Transcribed page contents -
↓↓↓

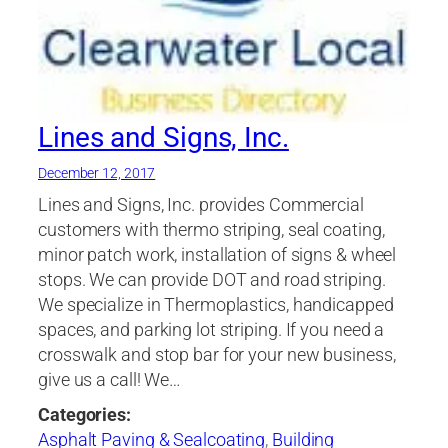
Lines and Signs, Inc.
December 12, 2017
Lines and Signs, Inc. provides Commercial
customers with thermo striping, seal coating,
minor patch work, installation of signs & wheel
stops. We can provide DOT and road striping.
We specialize in Thermoplastics, handicapped
spaces, and parking lot striping. If you need a
crosswalk and stop bar for your new business,
give us a call! We…
Categories:
Asphalt Paving & Sealcoating
,
Building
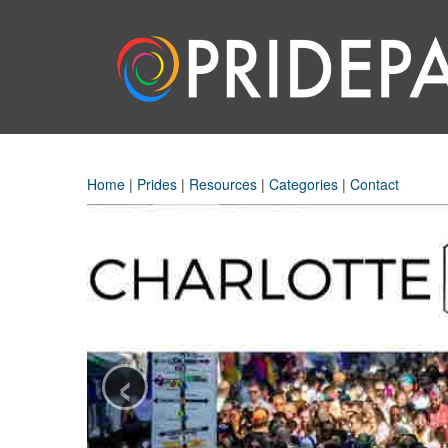
Home
|
Prides
|
Resources
|
Categories
|
Contact
‹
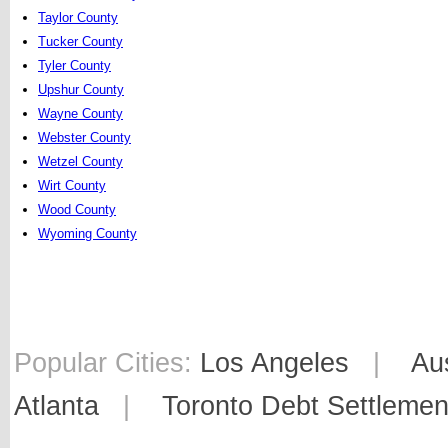
Taylor County
Tucker County
Tyler County
Upshur County
Wayne County
Webster County
Wetzel County
Wirt County
Wood County
Wyoming County
Popular Cities:
Los Angeles
|
Au
Atlanta
|
Toronto Debt Settlemen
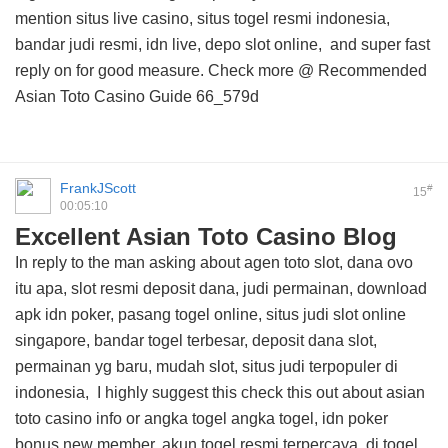
mention situs live casino, situs togel resmi indonesia,
bandar judi resmi, idn live, depo slot online, and
super fast
reply on
for good measure. Check more @
Recommended
Asian Toto Casino Guide
66_579d
FrankJScott
#
15
00:05:10
Excellent Asian Toto Casino Blog
In reply to the man asking about agen toto slot, dana ovo
itu apa, slot resmi deposit dana, judi permainan, download
apk idn poker, pasang togel online, situs judi slot online
singapore, bandar togel terbesar, deposit dana slot,
permainan yg baru, mudah slot, situs judi terpopuler di
indonesia, I highly suggest this
check this out about asian
toto casino info
or angka togel angka togel, idn poker
bonus new member, akun togel resmi terpercaya, di togel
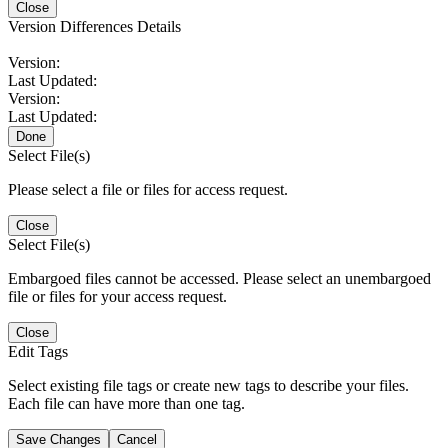
Close
Version Differences Details
Version:
Last Updated:
Version:
Last Updated:
Done
Select File(s)
Please select a file or files for access request.
Close
Select File(s)
Embargoed files cannot be accessed. Please select an unembargoed
file or files for your access request.
Close
Edit Tags
Select existing file tags or create new tags to describe your files.
Each file can have more than one tag.
Save Changes
Cancel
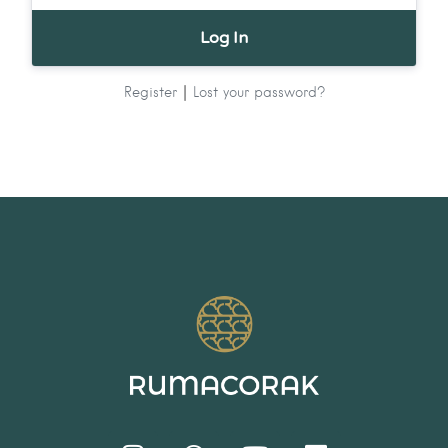
|
Register
Lost your password?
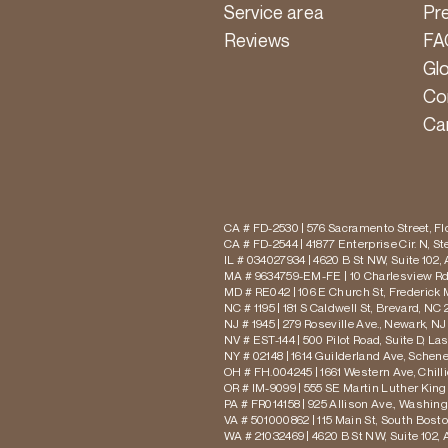
Service area
Pr
Reviews
FA
Gl
Co
Ca
CA # FD-2530 | 576 Sacramento Street, Flo
CA # FD-2544 | 41877 Enterprise Cir. N, S
IL # 034027934 | 4620 B St NW, Suite 102,
MA # 9634759-EM-FE | 10 Charlesview Rd,
MD # RE042 | 106 E Church St, Frederick 
NC # 1195 | 181 S Caldwell St, Brevard, NC 
NJ # 1945 | 279 Roseville Ave., Newark, NJ
NV # EST-144 | 500 Pilot Road, Suite D, La
NY # 02148 | 1614 Guilderland Ave, Schen
OH # FH.004245 | 1661 Western Ave, Chill
OR # IM-9099 | 555 SE Martin Luther King J
PA # FR014158 | 925 Allison Ave., Washing
VA # 501000862 | 115 Main St, South Bost
WA # 21032469 | 4620 B St NW, Suite 102,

↑↑↑

Repeat word for word the lines above that run from the line containing "mention situs live" through the line containing "toto casino info", both ends included, and nothing else.

mention situs live casino, situs togel resmi indonesia,
bandar judi resmi, idn live, depo slot online, and
super fast
reply on
for good measure. Check more @
Recommended
Asian Toto Casino Guide
66_579d
FrankJScott
#
15
00:05:10
Excellent Asian Toto Casino Blog
In reply to the man asking about agen toto slot, dana ovo
itu apa, slot resmi deposit dana, judi permainan, download
apk idn poker, pasang togel online, situs judi slot online
singapore, bandar togel terbesar, deposit dana slot,
permainan yg baru, mudah slot, situs judi terpopuler di
indonesia, I highly suggest this
check this out about asian
toto casino info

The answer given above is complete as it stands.